Conclusions – Pulsefire Dart
My opinions of HyperX’s Pulsefire Dart mouse are a bit of a mixed bag. On the one hand, it is comfortable, comes with a well thought out suite of software options, and has both wireless charging and impressive battery life. On the other hand, there are some areas where the Dart is lacking the quality level that I would expect from a $100 mouse.
First, the positives. I have been using the Dart as my main mouse since I received it, and it feels so similar to the Corsair M65 that I normally use that I can hardly tell the difference between them. The satin finish is excellent and the mouse is neither too heavy or too light for my taste. HyperX’s NGENUITY software offers some unique key binding options and I would love to see them make a MOBA style mouse that is compatible with the software.
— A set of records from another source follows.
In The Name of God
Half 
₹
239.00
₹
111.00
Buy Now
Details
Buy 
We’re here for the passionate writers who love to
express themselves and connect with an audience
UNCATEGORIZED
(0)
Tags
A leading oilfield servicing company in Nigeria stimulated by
The Dart’s battery life and power management mean that charging the mouse is rarely a concern. If you plug it in or set it on a Qi charger when you leave the desk, you should rarely, if ever, have to worry about the battery.
Now the downsides. I was particularly disappointed by the scroll wheel rattle because it is an issue I would only expect to find on a very cheap mouse. The Corsair M65 that I normally use costs a bit over half as much as the Dart and does not have any play in the scroll wheel at all. Even the $20 Gamdias Demeter has a better scroll wheel feel. The hard plastic sides of the mouse didn’t help my first impressions either, but they weren’t noticeable during actual use. The issues I experienced with the software were a bigger issue. While I like the software overall, I was so frustrated with having to get the software through the Windows Store and then having the mouse soft lock because of a firmware update that it took me over a week to really get over it. It could be argued that I should have known to plug the mouse in before attempting to update the firmware, but it is a wireless mouse and not everyone who might buy this mouse will understand why updating firmware over a wireless connection might not work. At the very least, the update dialog box should require the user to plug the mouse in before updating the firmware. As a final note, while the software is labeled as a Beta version on the download page, it is displayed prominently in the marketing for the mouse without any indication of being unfinished.
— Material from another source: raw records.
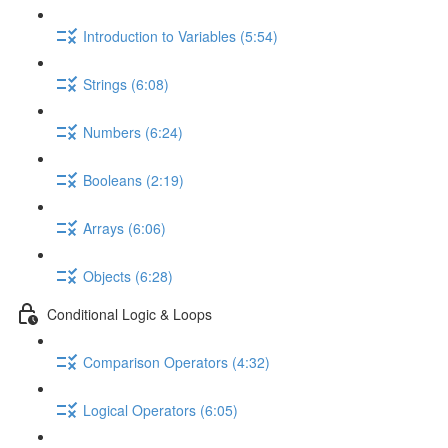
Introduction to Variables (5:54)
Strings (6:08)
Numbers (6:24)
Booleans (2:19)
Arrays (6:06)
Objects (6:28)
Conditional Logic & Loops
Comparison Operators (4:32)
Logical Operators (6:05)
|Comfortable claw or palm grip||Cheap feeling scroll wheel|
|Excellent software options||Firmware updates can cause problems|
|Wireless Qi charging||Relatively expensive|
|Long battery life|
So, is the HyperX Pulsefire Dart worth your money? For anyone who doesn’t need a wireless mouse, the answer is a straight no. There are wired mice that have a similar shape and feature set for less money. However, if you need a wireless mouse that will reliably last for multiple days on a single charge, or if you want a wireless mouse with Qi charging, the Dart is a good option. The Dart isn’t revolutionary, but it is solid and reliable, and I feel comfortable recommending it for those that have a use for the features that it offers.